Do

24

Nov

2016

Sicherheitsauflagen im Transport oft unverhältnismäßig für kleine Unternehmen - Ausnahmen angebracht

Gesine Meißner, verkehrspolitische Sprecherin der Liberalen, zur heutigen Abstimmung im Europaparlament über die Chancen für kleine Verkehrsunternehmen:
 
"In Sonntagsreden wird die enorme Bedeutung der kleinen und mittleren Unternehmen als Rückgrat der europäischen Wirtschaft immer wieder betont. Aber wenn es um konkrete Gesetzgebung geht, scheuen viele davor zurück, Ausnahmen für KMUs einzubauen, um keinen gesetzgeberischen Flickenteppich schaffen. Dabei sind einige Regelungen völlig unverhältnismäßig und eine vermeidbare Belastung für KMUs. 

Das beste Beispiel aus dem Transportbereich ist für mich immer noch die Tachographenpflicht für Handwerker.

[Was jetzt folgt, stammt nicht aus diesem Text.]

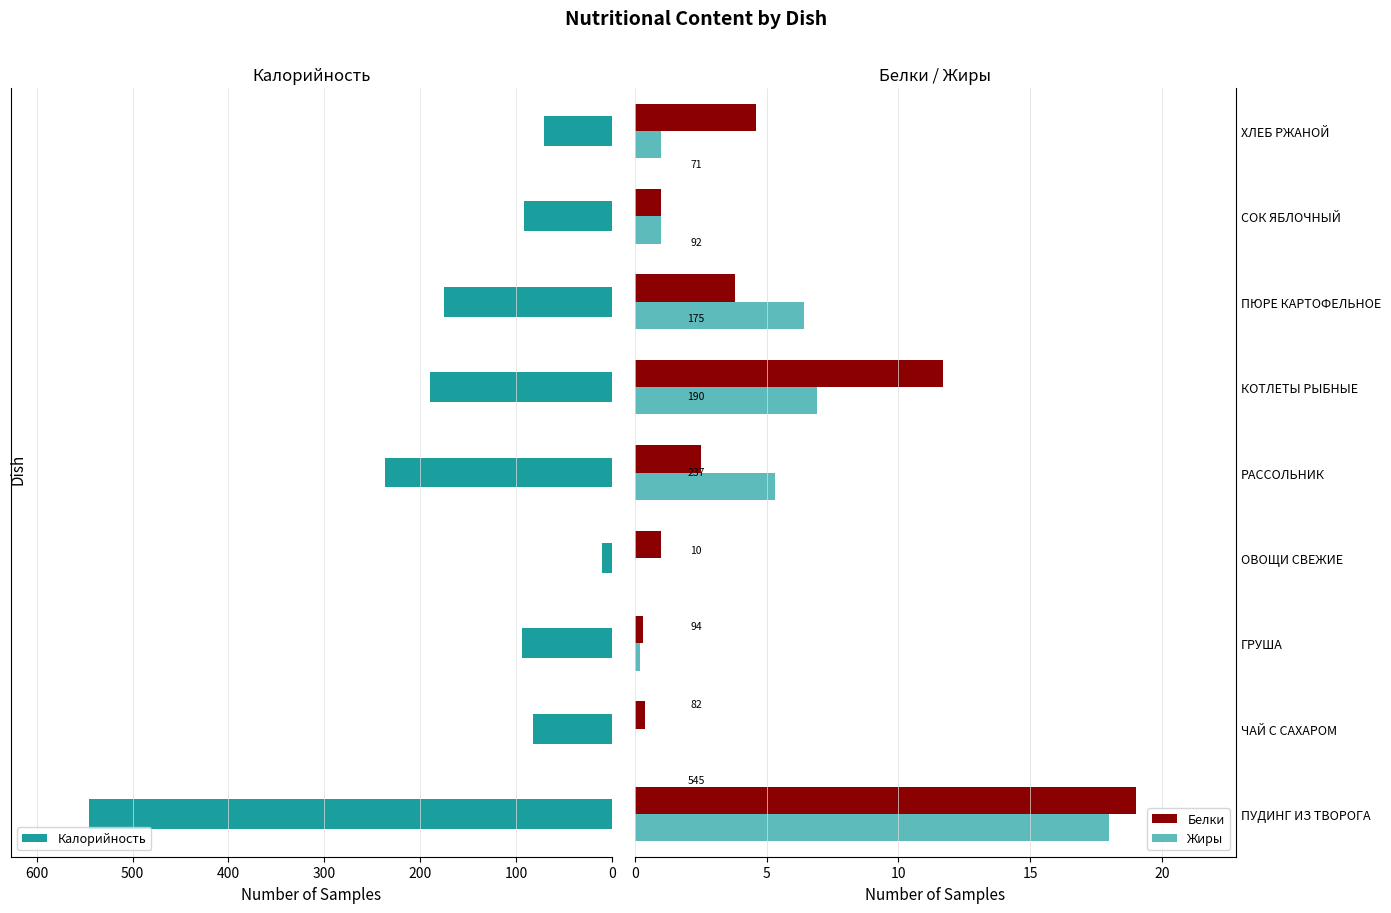

How many bars are there in total?

27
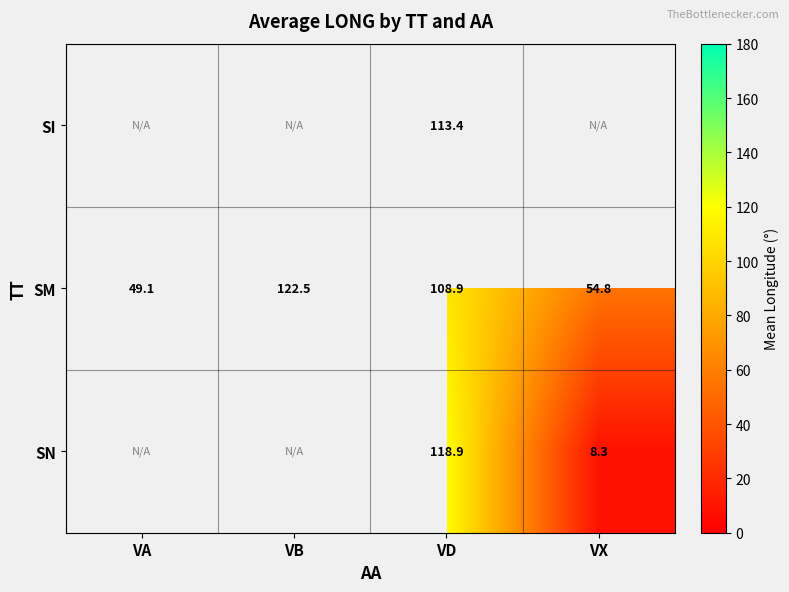

At which label does SM first exceed 108?

VB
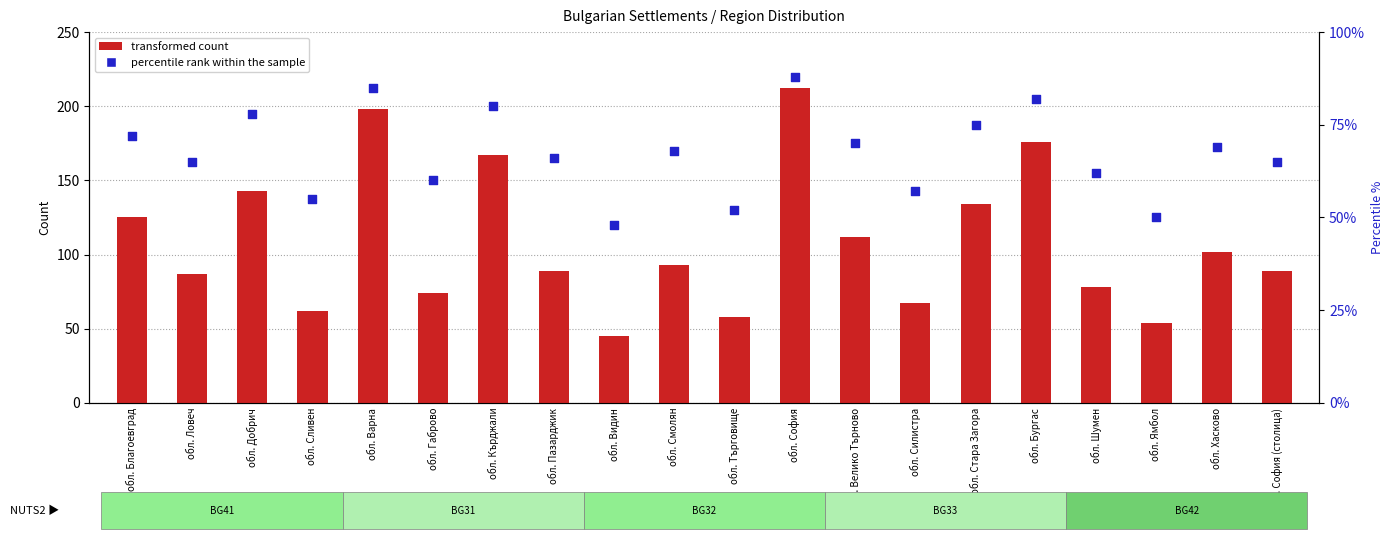

What are all the series names shown in the legend?

transformed count, percentile rank within the sample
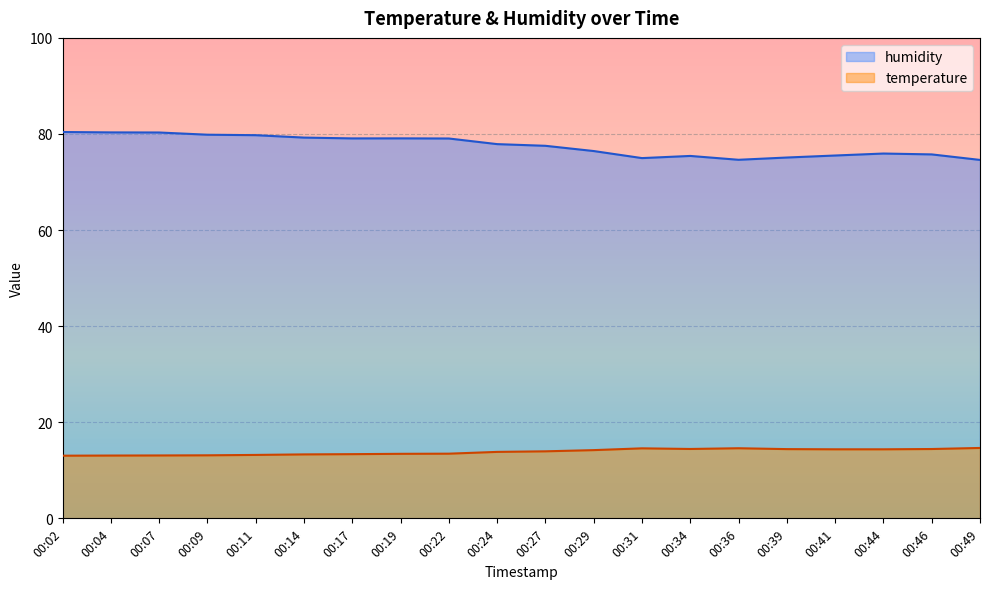

Between 00:31 and 00:44, which series saw the biggest shift?

humidity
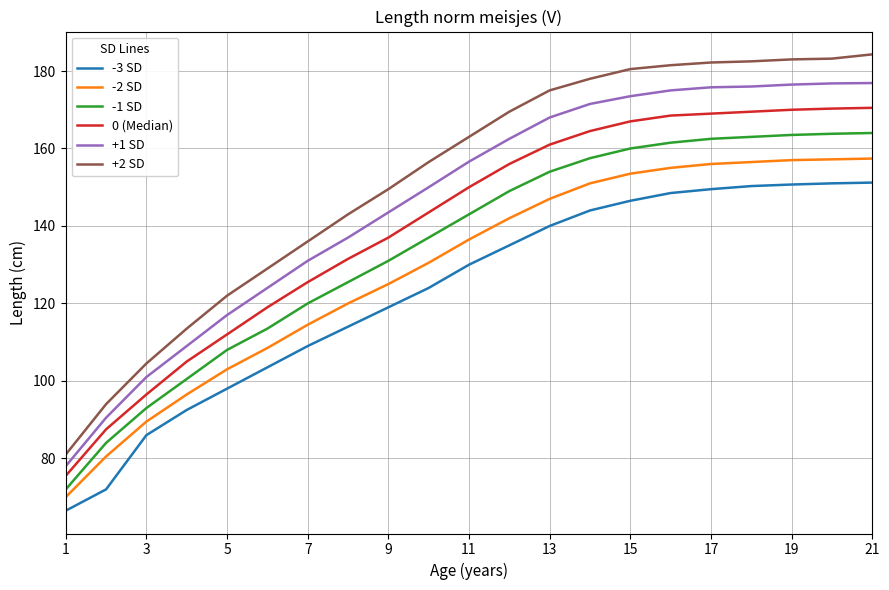

What is the sum of all -2 SD values?

2707.1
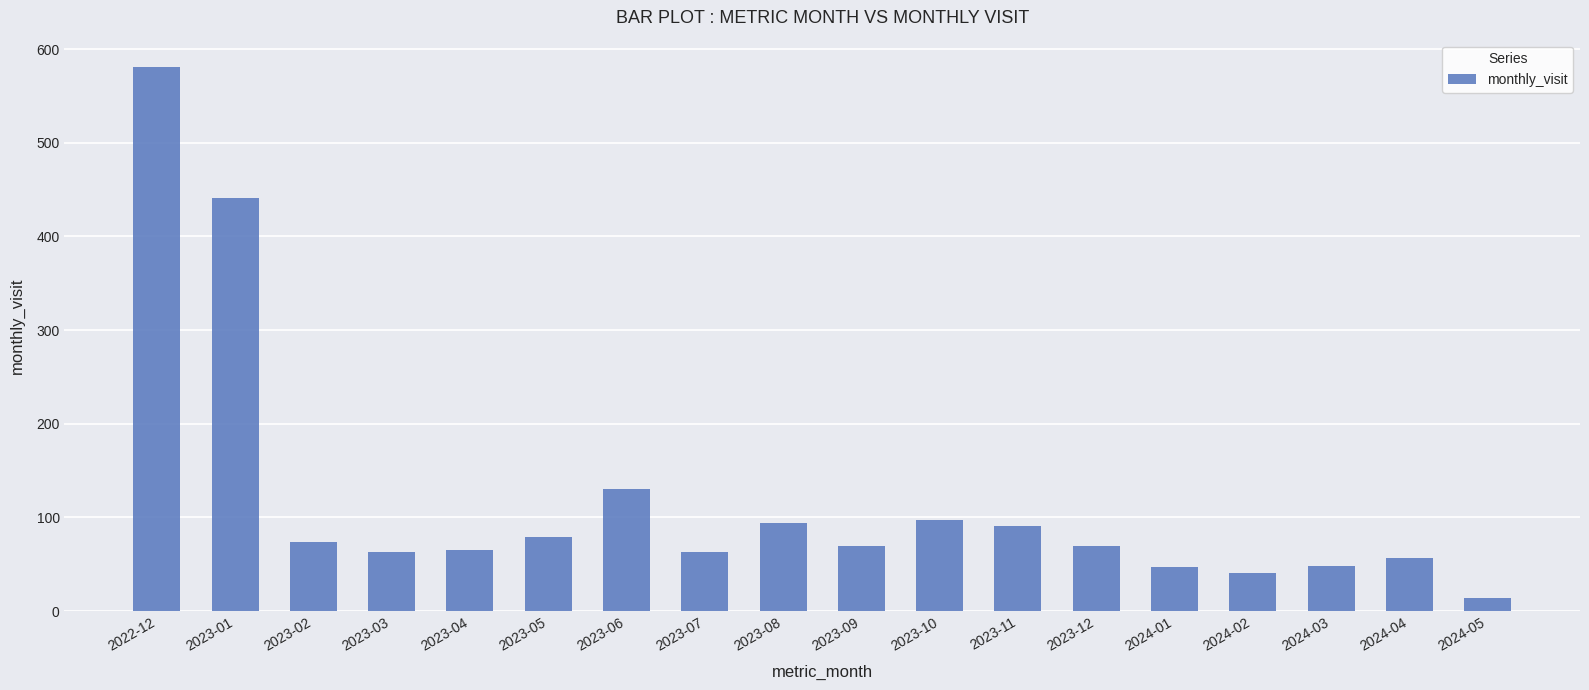

Which category has the lowest value across all series?

2024-05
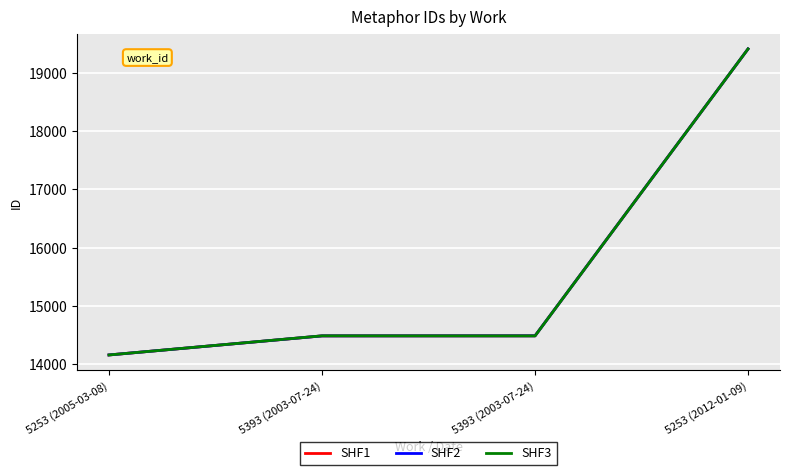

What is the smallest value displayed?

14152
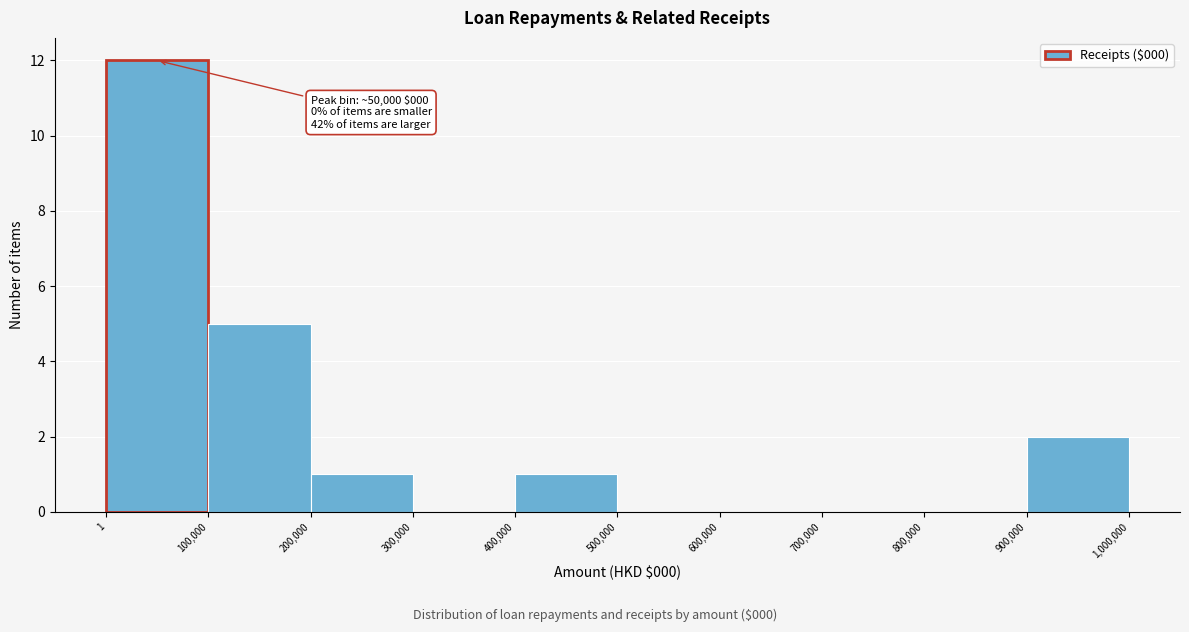

Over which range of the x-axis is the bar tallest?

1 to 100,000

Obwohl diese im Gegensatz zu LKW-Fahrern meist nur relativ kurze Strecken fahren und nie mit den vorgeschriebenen Lenk- und Ruhezeiten in Konflikt kommen, müssen alle ihre Fahrzeuge über 3,5 t mit einem Fahrtenschreiber ausgestattet sein. Das beinhaltet nicht nur die Anschaffung und regelmäßige Kalibrierung des Geräts. Jeder Mitarbeiter, der potentiell mal den kleinen Transporter fährt, braucht wie ein LKW-Fahrer eine Fahrerkarte und muss all seine Fahrzeiten dokumentieren und für die Kontrollbehörden aufbewahren. Der Aufwand steht für kleine Handwerksunternehmen in keinem Verhältnis zum Gewinn an Straßenverkehrssicherheit. Handwerker sitzen nicht stundenlang hinterm Steuer und gefährden damit auch nicht die Verkehrssicherheit." 


Der Transportausschuss hat zum Thema "Neue Chancen für kleine Verkehrsunternehmen" einen Initiativbericht verfasst, der heute im Plenum angenommen wurde.